- Try it -
Rewrite all of the entries below, replacing "tech" with "technician" and leaving everything else unchanged. Omit the pictures from your version.

- Study material -

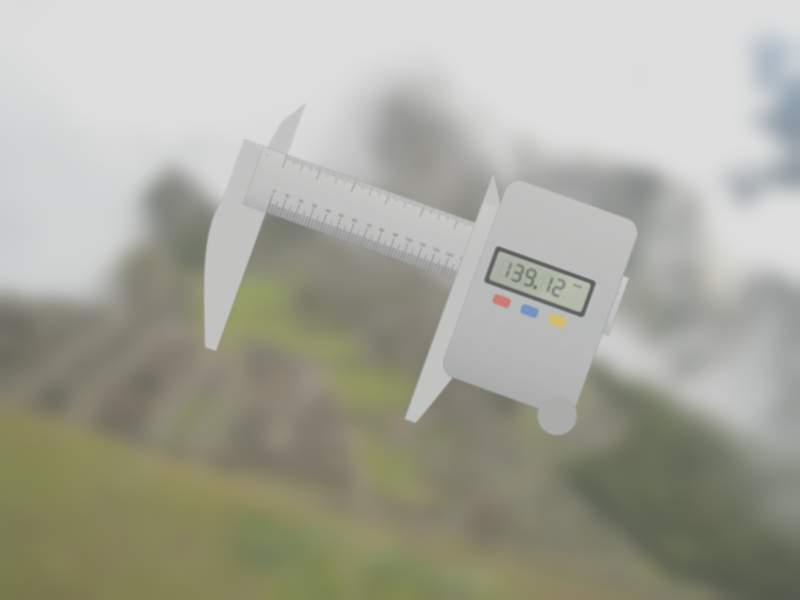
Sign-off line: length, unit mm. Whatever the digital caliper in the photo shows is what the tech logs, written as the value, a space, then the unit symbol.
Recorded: 139.12 mm
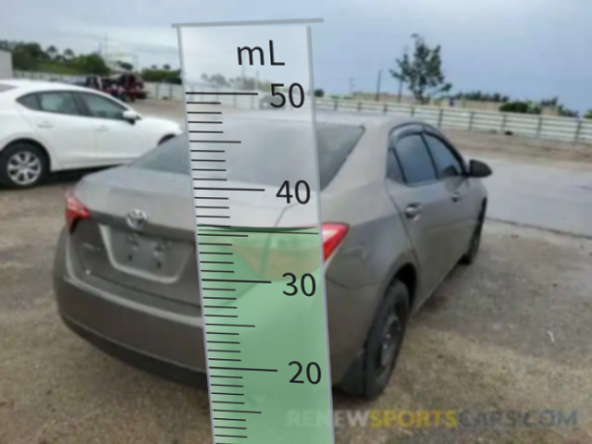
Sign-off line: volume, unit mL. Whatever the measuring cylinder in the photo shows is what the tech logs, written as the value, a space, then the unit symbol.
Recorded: 35.5 mL
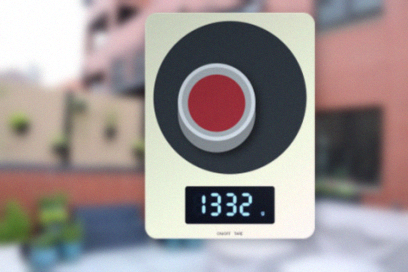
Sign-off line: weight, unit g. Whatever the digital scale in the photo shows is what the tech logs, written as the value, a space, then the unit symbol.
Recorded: 1332 g
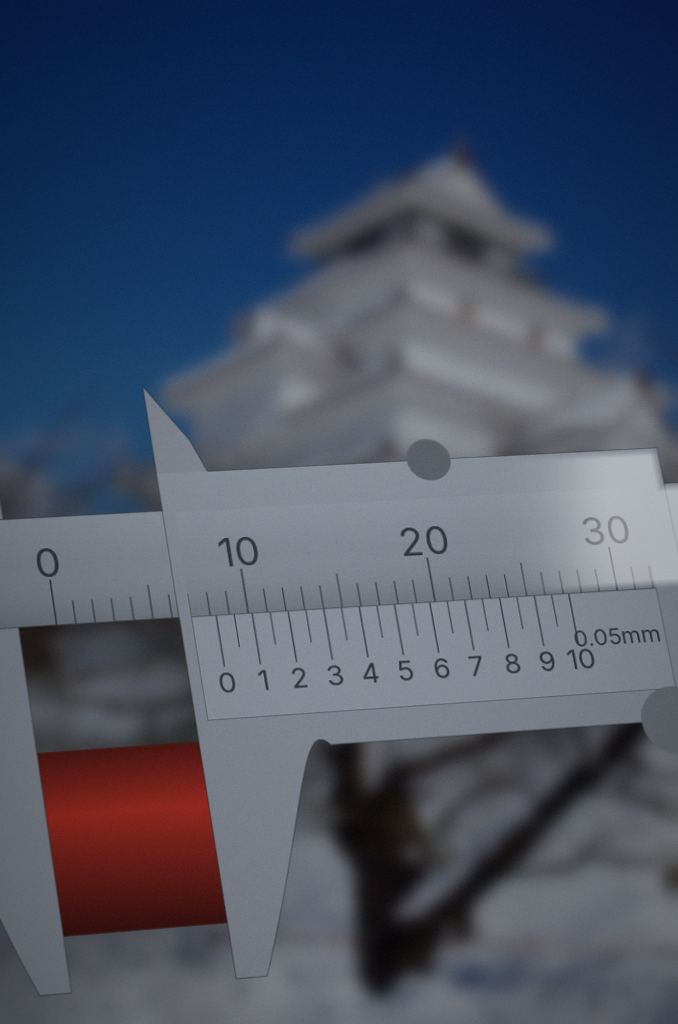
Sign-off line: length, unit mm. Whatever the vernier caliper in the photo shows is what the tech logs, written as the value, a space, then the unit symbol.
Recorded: 8.3 mm
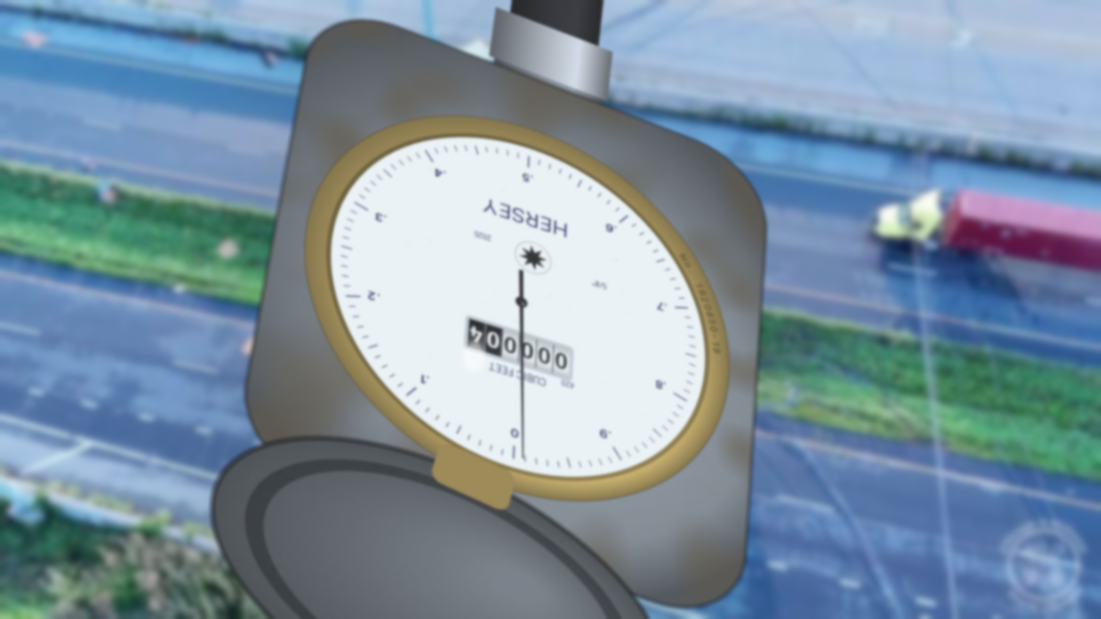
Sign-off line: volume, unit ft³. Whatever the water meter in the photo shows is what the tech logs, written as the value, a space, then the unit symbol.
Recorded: 3.99 ft³
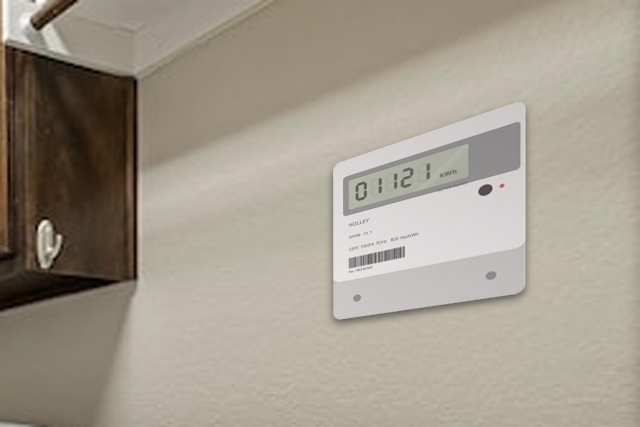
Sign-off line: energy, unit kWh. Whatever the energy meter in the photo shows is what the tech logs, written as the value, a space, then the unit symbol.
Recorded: 1121 kWh
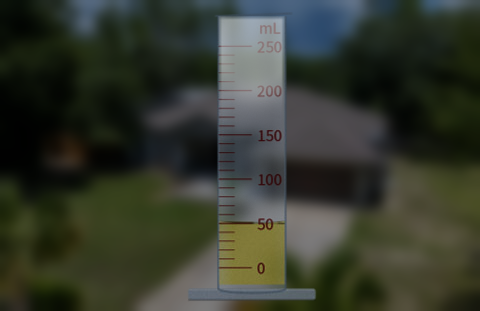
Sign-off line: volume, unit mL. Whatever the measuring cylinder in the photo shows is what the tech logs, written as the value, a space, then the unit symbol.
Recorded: 50 mL
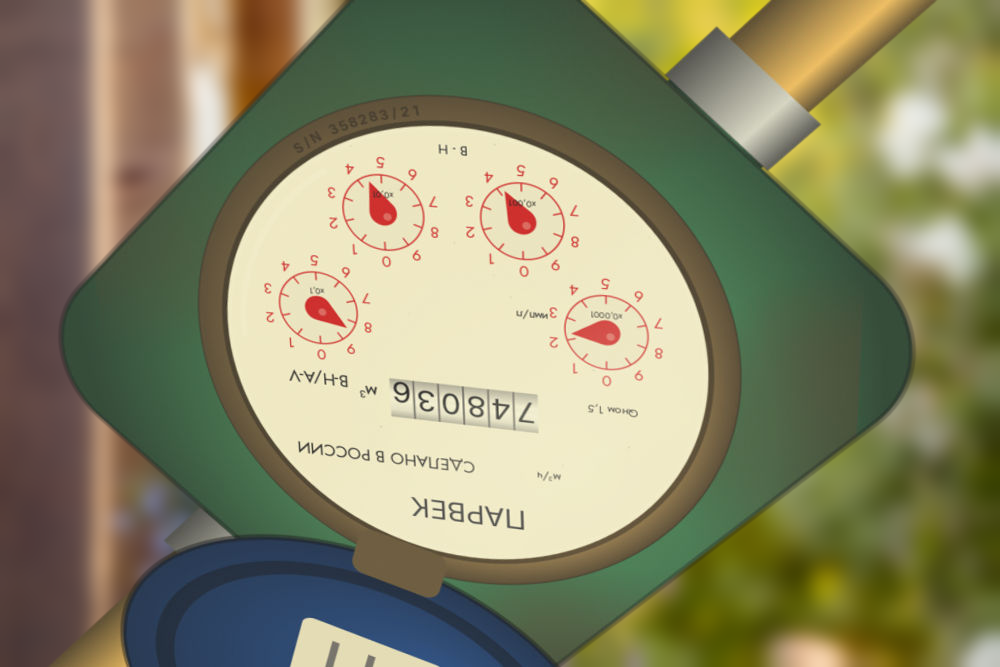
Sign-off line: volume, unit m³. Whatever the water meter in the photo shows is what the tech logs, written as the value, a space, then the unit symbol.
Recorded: 748035.8442 m³
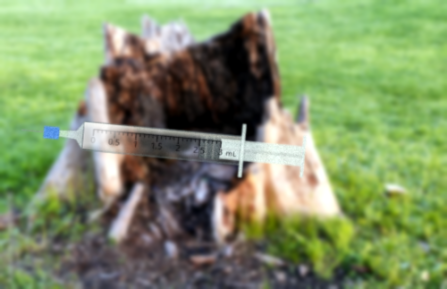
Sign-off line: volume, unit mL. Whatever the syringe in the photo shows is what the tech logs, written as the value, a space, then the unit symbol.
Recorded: 2.5 mL
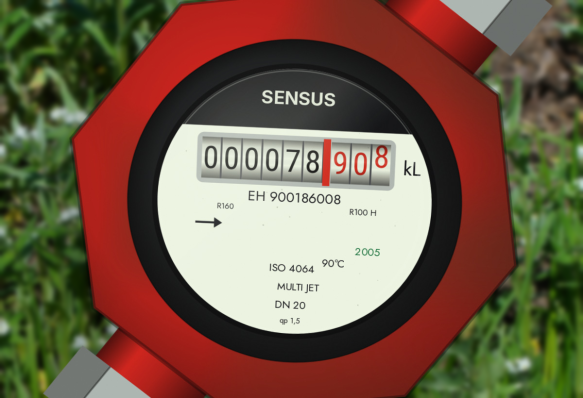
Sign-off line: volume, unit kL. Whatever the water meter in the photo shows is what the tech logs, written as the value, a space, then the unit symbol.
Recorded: 78.908 kL
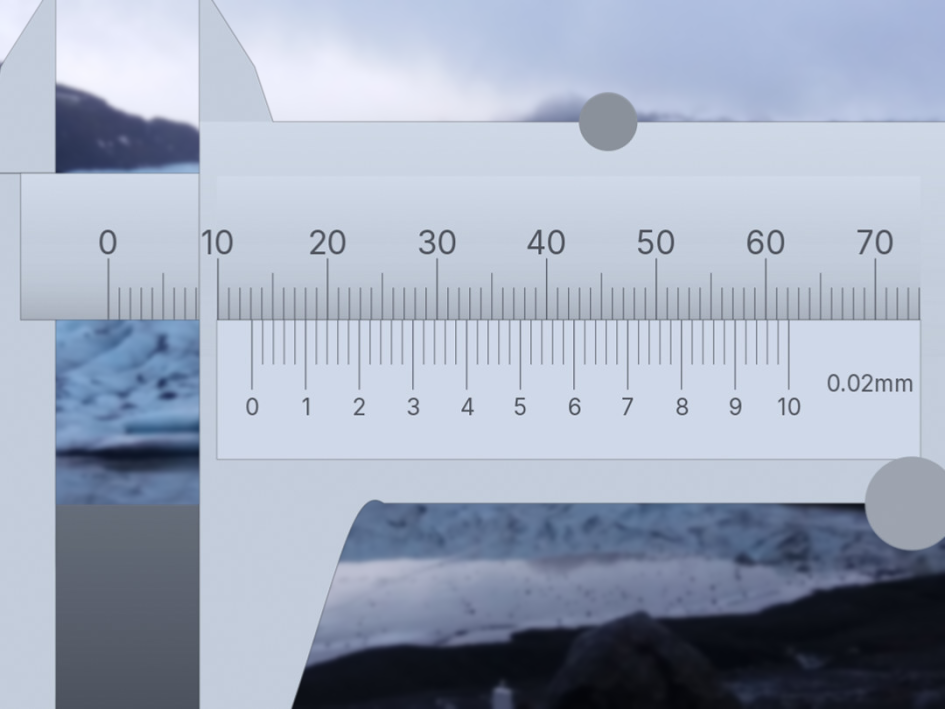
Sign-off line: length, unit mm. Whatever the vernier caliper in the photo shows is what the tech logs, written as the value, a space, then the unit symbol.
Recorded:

- Exercise answer -
Sign-off line: length, unit mm. Whatever the digital caliper in the photo shows is what the technician logs, written as the value, a space, then the unit symbol.
Recorded: 139.12 mm
Sign-off line: volume, unit mL. Whatever the measuring cylinder in the photo shows is what the technician logs, written as the value, a space, then the unit symbol.
Recorded: 35.5 mL
Sign-off line: weight, unit g. Whatever the digital scale in the photo shows is what the technician logs, written as the value, a space, then the unit symbol.
Recorded: 1332 g
Sign-off line: length, unit mm. Whatever the vernier caliper in the photo shows is what the technician logs, written as the value, a space, then the unit symbol.
Recorded: 8.3 mm
Sign-off line: volume, unit ft³. Whatever the water meter in the photo shows is what the technician logs, written as the value, a space, then the unit symbol.
Recorded: 3.99 ft³
Sign-off line: energy, unit kWh. Whatever the energy meter in the photo shows is what the technician logs, written as the value, a space, then the unit symbol.
Recorded: 1121 kWh
Sign-off line: volume, unit mL. Whatever the measuring cylinder in the photo shows is what the technician logs, written as the value, a space, then the unit symbol.
Recorded: 50 mL
Sign-off line: volume, unit m³. Whatever the water meter in the photo shows is what the technician logs, written as the value, a space, then the unit symbol.
Recorded: 748035.8442 m³
Sign-off line: volume, unit mL. Whatever the syringe in the photo shows is what the technician logs, written as the value, a space, then the unit symbol.
Recorded: 2.5 mL
Sign-off line: volume, unit kL. Whatever the water meter in the photo shows is what the technician logs, written as the value, a space, then the unit symbol.
Recorded: 78.908 kL
Sign-off line: length, unit mm. Whatever the vernier caliper in the photo shows is what the technician logs, written as the value, a space, then the unit symbol.
Recorded:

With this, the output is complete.